40 punktów (12/21 z gry, 16/18 z linii rzutów wolnych) i 11 zbiórek - takimi statystykami może się pochwalić Pau Gasol w starciu z reprezentacją Francji. 35-letni środkowy dokonywał rzeczy niezwykłych w meczu z Trójkolorowymi. Gracz Bulls nic nie robił sobie z tego, że jego vis-a-vis był młody, utalentowany i niezwykle skoczny Rudy Gobert.
W czwartej kwarcie i dogrywce Gasol łącznie zdobył 18 punktów, co stanowi ponad połowę dorobku całej drużyny. - To doskonały zawodnik - przyznał po meczu Vincent Collet, szkoleniowiec reprezentacji Trójkolorowych.
Gasol świetnie prezentuje się szczególnie w meczach drugiej rundy. W Lille zawodnik Bulls uzyskuje średnio 32,3 punktu i dziewięć zbiórek.
- Próbowaliśmy go powstrzymać na różne sposoby, ale się nie udało. Myślę, że na długo zapamiętamy jego występ - dodał Collet.
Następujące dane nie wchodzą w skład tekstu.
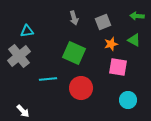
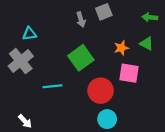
gray square: (103, 22) -> (104, 12), moved
green square: (74, 53) -> (81, 58), turned 30
red circle: (81, 88) -> (101, 91), moved
cyan circle: (128, 100) -> (107, 119), moved

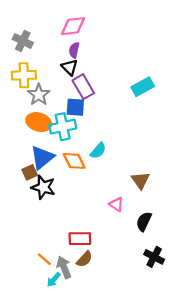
- Wielkie słowa uznania należą się Pau Gasolowi. Mam ogromne szczęście, że przez tyle lat mam szansę trenowania takiego zawodnika. To klasowy gracz i człowiek, jest profesjonalistą. W każdej minucie możemy na niego liczyć - chwalił swojego podopiecznego Sergio Scariolo.
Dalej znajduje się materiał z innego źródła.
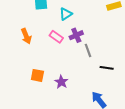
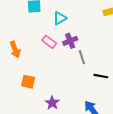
orange arrow: (26, 36) -> (15, 49), moved
purple star: (61, 82) -> (52, 103), moved

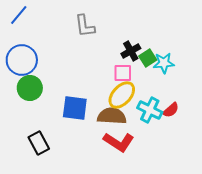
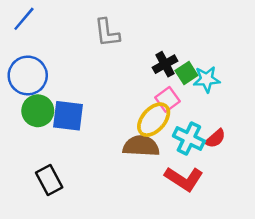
pink square: (123, 73) -> (168, 99), moved, turned -36
blue square: (75, 108) -> (68, 116), moved
red L-shape: (119, 142) -> (184, 179), moved

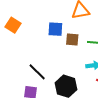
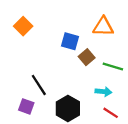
brown square: (72, 39) -> (87, 57), turned 32

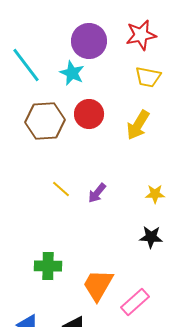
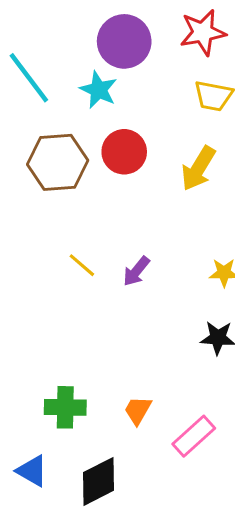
green cross: (48, 266) -> (65, 407), moved
orange trapezoid: (98, 285) -> (138, 410), size x0.6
Gasol i jego 40 punktów w starciu z Francją
Po zakończonym spotkaniu Francuzi mieli wiele pretensji do arbitrów o sposób sędziowania. W dogrywce za pięć przewinień boisko musiał opuścić Rudy Gobert, który toczył zażarte boje z Gasolem. Środkowy Utah Jazz po meczu umieścił wpis na swoim Twitterze na temat rywalizacji z graczem Bulls.
Gobert napisał: Ciężko jest grać przeciwko komuś, kogo nie możesz dotknąć. On za to może robić to w każdym momencie. To nieuczciwe. Ta porażka jest bolesna, ale na pewno się podniesiemy.
Hard to play when somebody can touch you but you can't touch him! Tough loss it is painfull to lose this way but we will bounce back!!
W całym spotkaniu Francuzi popełnili o dziewięć przewinień więcej niż La Roja.
- Myślę, że ten element był bardzo ważny w kontekście całego spotkania. Hiszpanie dzięki rzutom wolnym wrócili do gry. Uważam, że sędziowie zbyt często używali gwizdków po naszej stronie. Tym samym dawali szansę Hiszpanom na zdobywanie łatwych punktów. Nie może być tak, że faule odgwizdywane są tylko po jednej stronie. Walka pod koszami nie była równa. FIBA musi coś z tym zrobić w przyszłych latach. Gobert udowodnił, że może rywalizować z Gasolem na normalnych warunkach. Nikt nie musi dawać Hiszpanowi dodatkowych przywilejów - dodał Vincent Collet.